(Beginning of RECORDS FOR THIS TASK)
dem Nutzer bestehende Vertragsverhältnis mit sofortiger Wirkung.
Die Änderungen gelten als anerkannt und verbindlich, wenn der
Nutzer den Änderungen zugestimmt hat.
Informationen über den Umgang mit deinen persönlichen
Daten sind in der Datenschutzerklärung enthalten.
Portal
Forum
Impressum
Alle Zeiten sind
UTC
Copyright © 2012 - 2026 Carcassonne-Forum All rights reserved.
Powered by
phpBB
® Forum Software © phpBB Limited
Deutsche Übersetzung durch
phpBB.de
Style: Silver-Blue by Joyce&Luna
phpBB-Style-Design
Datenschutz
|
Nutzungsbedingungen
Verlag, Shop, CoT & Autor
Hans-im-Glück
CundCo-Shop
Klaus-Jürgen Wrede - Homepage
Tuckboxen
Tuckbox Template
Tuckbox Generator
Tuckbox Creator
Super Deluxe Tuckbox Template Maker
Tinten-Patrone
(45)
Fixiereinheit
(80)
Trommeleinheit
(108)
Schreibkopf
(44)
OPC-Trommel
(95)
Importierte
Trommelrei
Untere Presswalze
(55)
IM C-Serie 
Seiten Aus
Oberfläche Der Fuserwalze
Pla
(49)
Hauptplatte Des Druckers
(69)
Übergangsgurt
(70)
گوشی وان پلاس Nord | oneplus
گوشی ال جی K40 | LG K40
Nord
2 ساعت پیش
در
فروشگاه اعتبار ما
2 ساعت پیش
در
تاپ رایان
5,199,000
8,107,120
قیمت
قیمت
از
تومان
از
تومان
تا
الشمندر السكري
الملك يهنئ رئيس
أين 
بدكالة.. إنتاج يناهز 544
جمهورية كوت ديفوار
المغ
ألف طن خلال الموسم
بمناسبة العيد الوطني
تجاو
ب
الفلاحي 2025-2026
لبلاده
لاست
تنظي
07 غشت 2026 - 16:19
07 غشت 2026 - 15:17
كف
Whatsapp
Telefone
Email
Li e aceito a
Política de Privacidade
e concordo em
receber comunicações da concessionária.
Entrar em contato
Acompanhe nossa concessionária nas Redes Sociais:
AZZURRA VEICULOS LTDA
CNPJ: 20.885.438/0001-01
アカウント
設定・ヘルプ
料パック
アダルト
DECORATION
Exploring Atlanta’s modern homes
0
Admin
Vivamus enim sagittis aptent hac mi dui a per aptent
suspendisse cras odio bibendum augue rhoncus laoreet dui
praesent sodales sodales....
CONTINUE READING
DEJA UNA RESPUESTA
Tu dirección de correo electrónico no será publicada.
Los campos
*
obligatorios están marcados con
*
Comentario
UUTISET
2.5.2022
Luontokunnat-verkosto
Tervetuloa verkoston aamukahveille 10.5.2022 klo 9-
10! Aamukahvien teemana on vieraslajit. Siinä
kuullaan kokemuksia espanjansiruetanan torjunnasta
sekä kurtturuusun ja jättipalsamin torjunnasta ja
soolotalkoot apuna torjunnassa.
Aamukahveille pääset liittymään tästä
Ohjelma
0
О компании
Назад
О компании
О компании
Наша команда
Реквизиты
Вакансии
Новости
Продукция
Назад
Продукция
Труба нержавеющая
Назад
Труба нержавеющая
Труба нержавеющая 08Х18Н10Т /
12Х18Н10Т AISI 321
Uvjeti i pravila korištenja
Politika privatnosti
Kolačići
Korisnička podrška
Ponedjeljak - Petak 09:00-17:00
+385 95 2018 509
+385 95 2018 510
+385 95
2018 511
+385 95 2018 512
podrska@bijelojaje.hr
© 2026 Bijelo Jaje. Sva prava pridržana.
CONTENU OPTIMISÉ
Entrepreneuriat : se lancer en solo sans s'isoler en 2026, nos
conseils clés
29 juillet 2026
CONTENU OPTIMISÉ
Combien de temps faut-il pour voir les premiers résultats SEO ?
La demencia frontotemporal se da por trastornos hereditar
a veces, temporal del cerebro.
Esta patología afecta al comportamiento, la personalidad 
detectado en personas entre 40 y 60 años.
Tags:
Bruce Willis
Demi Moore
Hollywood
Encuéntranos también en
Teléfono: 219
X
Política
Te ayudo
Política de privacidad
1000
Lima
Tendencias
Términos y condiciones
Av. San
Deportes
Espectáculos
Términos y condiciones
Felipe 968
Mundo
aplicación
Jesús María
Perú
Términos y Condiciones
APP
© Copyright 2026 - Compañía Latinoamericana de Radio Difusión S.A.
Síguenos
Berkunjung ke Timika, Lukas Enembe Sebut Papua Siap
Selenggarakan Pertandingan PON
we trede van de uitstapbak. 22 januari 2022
(End of RECORDS FOR THIS TASK)
PROBLEM :: Check every line of the records above for the string "Template". Copy those that hold it.

RESULT ::
Tuckbox Template
Super Deluxe Tuckbox Template Maker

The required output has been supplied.